• Task details:
Copy out the entries below exactly as they stand, but only from the line containing "2 dormitorios secundarios, cada uno con close" through the line containing "Ermenegildo Zegna".

• Data to use:
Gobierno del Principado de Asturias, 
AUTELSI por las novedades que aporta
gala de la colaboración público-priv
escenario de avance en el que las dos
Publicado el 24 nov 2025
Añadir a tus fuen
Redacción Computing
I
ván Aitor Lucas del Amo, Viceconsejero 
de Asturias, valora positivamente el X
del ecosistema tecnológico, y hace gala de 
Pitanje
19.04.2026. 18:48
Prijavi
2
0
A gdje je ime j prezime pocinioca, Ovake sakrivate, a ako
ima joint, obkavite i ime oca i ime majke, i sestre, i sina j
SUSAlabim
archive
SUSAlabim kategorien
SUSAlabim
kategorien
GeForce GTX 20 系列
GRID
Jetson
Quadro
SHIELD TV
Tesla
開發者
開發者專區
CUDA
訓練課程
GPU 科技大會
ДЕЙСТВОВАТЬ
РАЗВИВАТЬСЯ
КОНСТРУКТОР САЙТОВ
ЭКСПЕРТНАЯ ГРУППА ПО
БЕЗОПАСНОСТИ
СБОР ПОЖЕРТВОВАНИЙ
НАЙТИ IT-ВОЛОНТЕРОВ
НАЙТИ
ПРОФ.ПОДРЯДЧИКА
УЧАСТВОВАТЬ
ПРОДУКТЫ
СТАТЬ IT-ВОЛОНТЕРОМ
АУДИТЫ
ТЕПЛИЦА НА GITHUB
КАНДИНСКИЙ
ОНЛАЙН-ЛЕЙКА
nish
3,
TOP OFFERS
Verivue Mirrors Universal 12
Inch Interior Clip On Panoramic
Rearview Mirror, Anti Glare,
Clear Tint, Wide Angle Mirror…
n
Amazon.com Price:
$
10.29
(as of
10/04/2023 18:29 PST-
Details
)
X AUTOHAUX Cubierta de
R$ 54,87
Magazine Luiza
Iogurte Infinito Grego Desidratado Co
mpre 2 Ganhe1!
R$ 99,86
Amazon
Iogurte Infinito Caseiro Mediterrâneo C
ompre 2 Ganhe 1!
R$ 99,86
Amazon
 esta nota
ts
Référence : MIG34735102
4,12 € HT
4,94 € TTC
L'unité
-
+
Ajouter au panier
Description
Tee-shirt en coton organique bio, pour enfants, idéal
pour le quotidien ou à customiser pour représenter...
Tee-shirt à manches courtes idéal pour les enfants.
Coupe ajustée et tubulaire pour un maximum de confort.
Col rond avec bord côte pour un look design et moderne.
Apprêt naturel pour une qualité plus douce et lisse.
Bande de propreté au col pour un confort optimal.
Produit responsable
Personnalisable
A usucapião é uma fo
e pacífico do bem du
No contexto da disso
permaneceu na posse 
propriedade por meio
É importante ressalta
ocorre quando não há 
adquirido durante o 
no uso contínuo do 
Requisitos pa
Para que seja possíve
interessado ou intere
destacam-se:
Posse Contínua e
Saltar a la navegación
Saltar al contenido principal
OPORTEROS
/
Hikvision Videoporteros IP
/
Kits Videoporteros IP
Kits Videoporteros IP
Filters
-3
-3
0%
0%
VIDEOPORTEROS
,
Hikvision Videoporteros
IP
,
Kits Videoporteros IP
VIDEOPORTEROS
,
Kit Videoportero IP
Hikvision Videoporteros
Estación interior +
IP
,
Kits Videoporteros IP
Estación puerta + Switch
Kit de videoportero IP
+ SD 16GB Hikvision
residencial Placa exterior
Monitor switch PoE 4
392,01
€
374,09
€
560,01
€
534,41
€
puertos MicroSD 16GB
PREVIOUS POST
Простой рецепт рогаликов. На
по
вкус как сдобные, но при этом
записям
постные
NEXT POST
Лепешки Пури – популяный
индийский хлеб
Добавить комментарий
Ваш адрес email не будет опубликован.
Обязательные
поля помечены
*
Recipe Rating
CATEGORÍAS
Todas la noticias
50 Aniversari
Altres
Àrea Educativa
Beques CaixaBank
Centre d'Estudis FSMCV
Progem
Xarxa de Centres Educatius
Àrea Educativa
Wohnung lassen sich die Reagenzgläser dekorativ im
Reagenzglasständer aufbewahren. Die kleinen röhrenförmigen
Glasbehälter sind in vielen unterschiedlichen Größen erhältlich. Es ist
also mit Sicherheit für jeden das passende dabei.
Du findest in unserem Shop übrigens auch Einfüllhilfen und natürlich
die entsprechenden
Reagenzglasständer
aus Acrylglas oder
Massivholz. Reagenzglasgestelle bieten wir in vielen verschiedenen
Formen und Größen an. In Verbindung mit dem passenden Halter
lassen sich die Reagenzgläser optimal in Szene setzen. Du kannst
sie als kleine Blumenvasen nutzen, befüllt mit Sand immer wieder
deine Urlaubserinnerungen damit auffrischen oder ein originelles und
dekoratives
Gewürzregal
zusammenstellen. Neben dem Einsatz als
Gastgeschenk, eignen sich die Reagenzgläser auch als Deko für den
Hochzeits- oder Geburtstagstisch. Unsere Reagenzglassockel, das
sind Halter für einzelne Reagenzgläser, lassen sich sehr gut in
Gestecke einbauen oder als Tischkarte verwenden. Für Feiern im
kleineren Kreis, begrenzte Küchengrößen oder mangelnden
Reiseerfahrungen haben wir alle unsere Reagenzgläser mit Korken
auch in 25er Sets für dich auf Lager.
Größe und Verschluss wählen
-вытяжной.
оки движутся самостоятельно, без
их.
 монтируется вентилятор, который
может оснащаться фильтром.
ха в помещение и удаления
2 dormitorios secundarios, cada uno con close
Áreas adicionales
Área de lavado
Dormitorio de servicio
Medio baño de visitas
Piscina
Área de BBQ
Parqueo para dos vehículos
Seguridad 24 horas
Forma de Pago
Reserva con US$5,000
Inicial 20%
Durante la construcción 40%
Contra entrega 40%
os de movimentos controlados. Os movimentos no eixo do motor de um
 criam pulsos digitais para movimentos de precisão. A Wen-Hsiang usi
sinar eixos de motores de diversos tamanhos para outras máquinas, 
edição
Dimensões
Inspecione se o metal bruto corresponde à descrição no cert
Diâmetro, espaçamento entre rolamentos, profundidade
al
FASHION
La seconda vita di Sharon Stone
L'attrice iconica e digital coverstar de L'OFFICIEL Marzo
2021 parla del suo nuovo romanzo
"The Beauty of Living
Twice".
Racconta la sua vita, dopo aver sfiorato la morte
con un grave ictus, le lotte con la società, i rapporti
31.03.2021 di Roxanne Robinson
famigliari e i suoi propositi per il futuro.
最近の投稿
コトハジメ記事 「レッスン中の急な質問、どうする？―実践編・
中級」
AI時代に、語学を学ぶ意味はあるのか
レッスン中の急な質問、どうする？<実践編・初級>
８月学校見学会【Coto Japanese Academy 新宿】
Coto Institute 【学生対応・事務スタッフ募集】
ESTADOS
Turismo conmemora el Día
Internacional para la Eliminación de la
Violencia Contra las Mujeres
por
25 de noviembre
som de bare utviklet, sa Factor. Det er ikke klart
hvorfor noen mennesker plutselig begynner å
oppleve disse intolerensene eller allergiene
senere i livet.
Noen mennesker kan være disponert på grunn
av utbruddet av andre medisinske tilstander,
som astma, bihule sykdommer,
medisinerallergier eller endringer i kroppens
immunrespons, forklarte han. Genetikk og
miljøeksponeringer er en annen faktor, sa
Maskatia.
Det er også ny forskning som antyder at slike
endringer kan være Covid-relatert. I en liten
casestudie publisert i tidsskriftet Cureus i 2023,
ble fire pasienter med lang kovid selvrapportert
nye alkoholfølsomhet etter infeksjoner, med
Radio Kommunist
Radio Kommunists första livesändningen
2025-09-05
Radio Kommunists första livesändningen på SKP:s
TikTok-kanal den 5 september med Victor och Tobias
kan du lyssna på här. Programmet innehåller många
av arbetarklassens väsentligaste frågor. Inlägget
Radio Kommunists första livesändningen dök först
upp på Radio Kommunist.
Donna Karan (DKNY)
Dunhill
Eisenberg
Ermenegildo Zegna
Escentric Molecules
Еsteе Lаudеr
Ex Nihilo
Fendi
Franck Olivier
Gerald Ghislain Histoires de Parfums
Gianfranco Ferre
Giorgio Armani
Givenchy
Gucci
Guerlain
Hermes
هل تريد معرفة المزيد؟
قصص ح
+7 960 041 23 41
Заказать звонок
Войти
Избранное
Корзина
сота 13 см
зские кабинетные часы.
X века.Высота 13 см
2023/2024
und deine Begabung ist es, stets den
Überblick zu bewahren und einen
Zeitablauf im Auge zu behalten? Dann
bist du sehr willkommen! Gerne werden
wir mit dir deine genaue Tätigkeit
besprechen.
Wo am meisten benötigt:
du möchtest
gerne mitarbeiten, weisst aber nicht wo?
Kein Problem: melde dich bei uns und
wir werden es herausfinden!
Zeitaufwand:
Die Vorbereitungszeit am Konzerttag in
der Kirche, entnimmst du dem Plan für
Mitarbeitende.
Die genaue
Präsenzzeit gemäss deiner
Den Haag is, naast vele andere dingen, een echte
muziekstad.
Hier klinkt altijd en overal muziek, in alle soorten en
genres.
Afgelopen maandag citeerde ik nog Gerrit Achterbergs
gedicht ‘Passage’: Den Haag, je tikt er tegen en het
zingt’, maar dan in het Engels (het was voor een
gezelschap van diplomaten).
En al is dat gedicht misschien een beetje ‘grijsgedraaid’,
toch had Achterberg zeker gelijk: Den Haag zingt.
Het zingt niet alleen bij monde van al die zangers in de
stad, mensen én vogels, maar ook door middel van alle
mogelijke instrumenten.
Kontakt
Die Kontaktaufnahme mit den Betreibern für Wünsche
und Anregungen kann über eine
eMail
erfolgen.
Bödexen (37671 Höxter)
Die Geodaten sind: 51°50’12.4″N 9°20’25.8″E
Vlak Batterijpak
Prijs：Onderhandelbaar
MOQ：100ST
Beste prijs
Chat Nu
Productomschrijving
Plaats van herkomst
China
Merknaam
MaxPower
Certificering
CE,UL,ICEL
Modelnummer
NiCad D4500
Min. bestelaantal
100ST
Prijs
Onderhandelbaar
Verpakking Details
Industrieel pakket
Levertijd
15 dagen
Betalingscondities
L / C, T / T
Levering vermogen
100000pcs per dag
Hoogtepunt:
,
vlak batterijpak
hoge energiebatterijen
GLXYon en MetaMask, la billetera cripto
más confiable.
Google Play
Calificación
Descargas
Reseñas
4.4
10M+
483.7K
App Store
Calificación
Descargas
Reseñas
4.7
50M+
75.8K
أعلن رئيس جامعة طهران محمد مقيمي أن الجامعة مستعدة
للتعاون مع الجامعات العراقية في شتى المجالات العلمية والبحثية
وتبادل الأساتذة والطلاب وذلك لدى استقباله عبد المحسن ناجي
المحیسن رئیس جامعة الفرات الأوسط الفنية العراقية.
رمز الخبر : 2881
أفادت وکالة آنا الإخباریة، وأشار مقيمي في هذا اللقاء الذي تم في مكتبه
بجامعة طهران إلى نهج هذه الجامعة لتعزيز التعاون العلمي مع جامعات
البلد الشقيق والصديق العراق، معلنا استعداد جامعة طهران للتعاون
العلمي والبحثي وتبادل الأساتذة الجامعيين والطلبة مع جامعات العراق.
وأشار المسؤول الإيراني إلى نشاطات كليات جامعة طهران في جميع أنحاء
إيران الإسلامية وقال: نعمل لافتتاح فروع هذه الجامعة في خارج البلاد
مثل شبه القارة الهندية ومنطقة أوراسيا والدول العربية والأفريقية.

• Response:
2 dormitorios secundarios, cada uno con close
Áreas adicionales
Área de lavado
Dormitorio de servicio
Medio baño de visitas
Piscina
Área de BBQ
Parqueo para dos vehículos
Seguridad 24 horas
Forma de Pago
Reserva con US$5,000
Inicial 20%
Durante la construcción 40%
Contra entrega 40%
os de movimentos controlados. Os movimentos no eixo do motor de um
 criam pulsos digitais para movimentos de precisão. A Wen-Hsiang usi
sinar eixos de motores de diversos tamanhos para outras máquinas, 
edição
Dimensões
Inspecione se o metal bruto corresponde à descrição no cert
Diâmetro, espaçamento entre rolamentos, profundidade
al
FASHION
La seconda vita di Sharon Stone
L'attrice iconica e digital coverstar de L'OFFICIEL Marzo
2021 parla del suo nuovo romanzo
"The Beauty of Living
Twice".
Racconta la sua vita, dopo aver sfiorato la morte
con un grave ictus, le lotte con la società, i rapporti
31.03.2021 di Roxanne Robinson
famigliari e i suoi propositi per il futuro.
最近の投稿
コトハジメ記事 「レッスン中の急な質問、どうする？―実践編・
中級」
AI時代に、語学を学ぶ意味はあるのか
レッスン中の急な質問、どうする？<実践編・初級>
８月学校見学会【Coto Japanese Academy 新宿】
Coto Institute 【学生対応・事務スタッフ募集】
ESTADOS
Turismo conmemora el Día
Internacional para la Eliminación de la
Violencia Contra las Mujeres
por
25 de noviembre
som de bare utviklet, sa Factor. Det er ikke klart
hvorfor noen mennesker plutselig begynner å
oppleve disse intolerensene eller allergiene
senere i livet.
Noen mennesker kan være disponert på grunn
av utbruddet av andre medisinske tilstander,
som astma, bihule sykdommer,
medisinerallergier eller endringer i kroppens
immunrespons, forklarte han. Genetikk og
miljøeksponeringer er en annen faktor, sa
Maskatia.
Det er også ny forskning som antyder at slike
endringer kan være Covid-relatert. I en liten
casestudie publisert i tidsskriftet Cureus i 2023,
ble fire pasienter med lang kovid selvrapportert
nye alkoholfølsomhet etter infeksjoner, med
Radio Kommunist
Radio Kommunists första livesändningen
2025-09-05
Radio Kommunists första livesändningen på SKP:s
TikTok-kanal den 5 september med Victor och Tobias
kan du lyssna på här. Programmet innehåller många
av arbetarklassens väsentligaste frågor. Inlägget
Radio Kommunists första livesändningen dök först
upp på Radio Kommunist.
Donna Karan (DKNY)
Dunhill
Eisenberg
Ermenegildo Zegna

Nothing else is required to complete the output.